« Définissons donc ce qu’on attend de la technologie ! »
Les nouvelles technologies sont-elles facilement appropriables par les seniors ?
Dans 10 à 15 ans, ce ne sera plus une question. Des inégalités d’accès existent actuellement chez les seniors, pour des raisons socio-économiques et techniques : une personne de 80 ans vivant en milieu rural, dans une zone mal couverte en matière de réseaux mobile et internet, reste à l’écart de ces technologies. En revanche, les baby-boomers se sont familiarisés avec ces technologies pour garder le contact avec leur famille, via les réseaux sociaux et les applications mobiles.
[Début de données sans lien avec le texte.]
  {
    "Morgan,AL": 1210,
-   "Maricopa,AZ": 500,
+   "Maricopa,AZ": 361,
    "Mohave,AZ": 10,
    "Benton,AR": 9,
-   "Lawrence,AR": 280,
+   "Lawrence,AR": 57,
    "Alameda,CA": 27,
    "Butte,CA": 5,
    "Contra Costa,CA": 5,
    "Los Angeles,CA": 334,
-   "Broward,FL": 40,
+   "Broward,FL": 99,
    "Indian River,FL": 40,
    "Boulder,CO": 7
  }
Quand elle atteindra le grand âge, cette génération les utilisera pour se déplacer et pour continuer de vivre chez soi et au plus près de ses repères, même en situation de perte d’autonomie. Le smartphone leur permettra de commander les objets connectés ou robotiques de la maison et d’accéder aux services de mobilité et aux réseaux sociaux. Quant aux montres connectées, dotées d’écrans plus larges adaptés aux yeux fatigués et d’un gyroscope pour détecter les chutes en permanence, elles permettront de faire un électrocardiogramme chez soi, à partir d’un seul point de contact sur le corps.
Qui prendra en charge le coût de ces innovations ?
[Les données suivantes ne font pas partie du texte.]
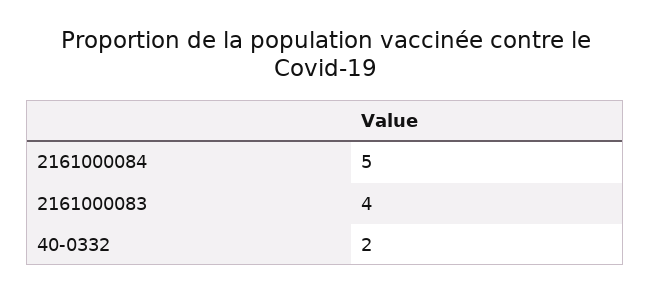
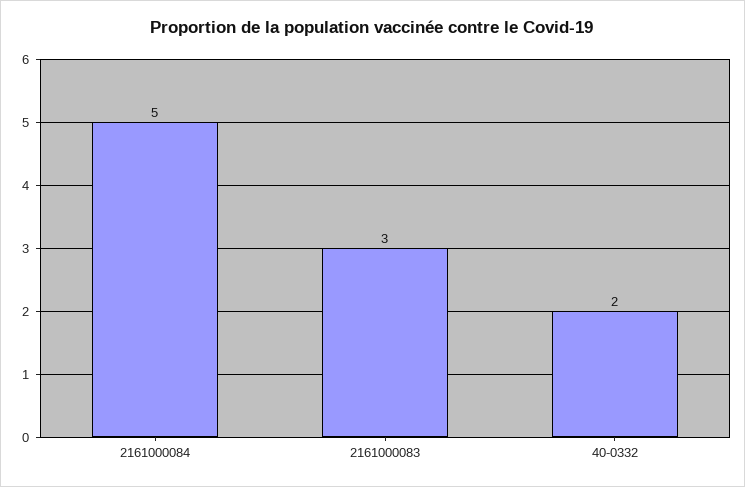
  {
    "2161000084": 5,
-   "2161000083": 4,
+   "2161000083": 3,
    "40-0332": 2
  }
Il faut d’abord sortir de la logique d’infrastructures pour privilégier la souplesse du numérique. J’ai rencontré la Direction générale des infrastructures, des transports et de la mer à ce sujet. En France, nous aimons les infrastructures – sans doute un héritage de l’ancien Commissariat général du Plan -, mais elles coûtent cher. Par exemple, on ignore si la 5G sera ou non une technologie de rupture, mais son déploiement débutera dès 2020 dans les grandes métropoles, alors que des zones isolées du pays restent mal couvertes pour la téléphonie mobile. Mieux vaut investir l’argent dans les innovations technologiques, sociales et humaines, financées par l’aide publique, les mutuelles et les assurances, avec une participation financière du bénéficiaire. Leur modèle économique dépendra du panier de services minimal que l’on souhaite proposer pour la prise en charge de la personne au grand âge. Définissons donc ce qu’on attend de la technologie ! Cela doit être fait en lien avec tous les acteurs de l’accompagnement au grand âge, et notamment les collectivités territoriales.
La France est-elle leader sur le marché de la Silver Ecomomie?
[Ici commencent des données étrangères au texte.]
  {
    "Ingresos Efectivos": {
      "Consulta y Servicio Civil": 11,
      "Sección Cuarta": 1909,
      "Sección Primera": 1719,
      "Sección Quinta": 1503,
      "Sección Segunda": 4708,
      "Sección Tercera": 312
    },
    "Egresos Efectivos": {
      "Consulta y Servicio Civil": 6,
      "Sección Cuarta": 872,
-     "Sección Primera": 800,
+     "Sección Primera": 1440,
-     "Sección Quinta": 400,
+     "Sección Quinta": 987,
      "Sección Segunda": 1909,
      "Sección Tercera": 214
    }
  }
On vante souvent son potentiel énorme, mais la part de marché de la Silver Economie est difficile à définir. Assimiler les offres destinées aux seniors de 60 ans et celles pour les plus de 80 ans n’a en effet guère de sens.
Sortir de la logique d’infrastructures pour privilégier la souplesse du numérique.
De nombreuses initiatives sont menées en France, mais les budgets pour les soutenir n’ont rien à voir avec ceux des GAFAM (Google, Apple, Facebook, Amazon, Microsoft). Or, tout le monde ne peut pas acheter les produits coûteux de ces géants américains de la technologie, qui se positionnent dès à présent comme des acteurs majeurs de la santé et du vieillissement. On peut ainsi imaginer qu’à l’avenir, les mutuelles devront passer des accords avec Apple pour équiper tous leurs bénéficiaires en perte d’autonomie d’une montre connectée.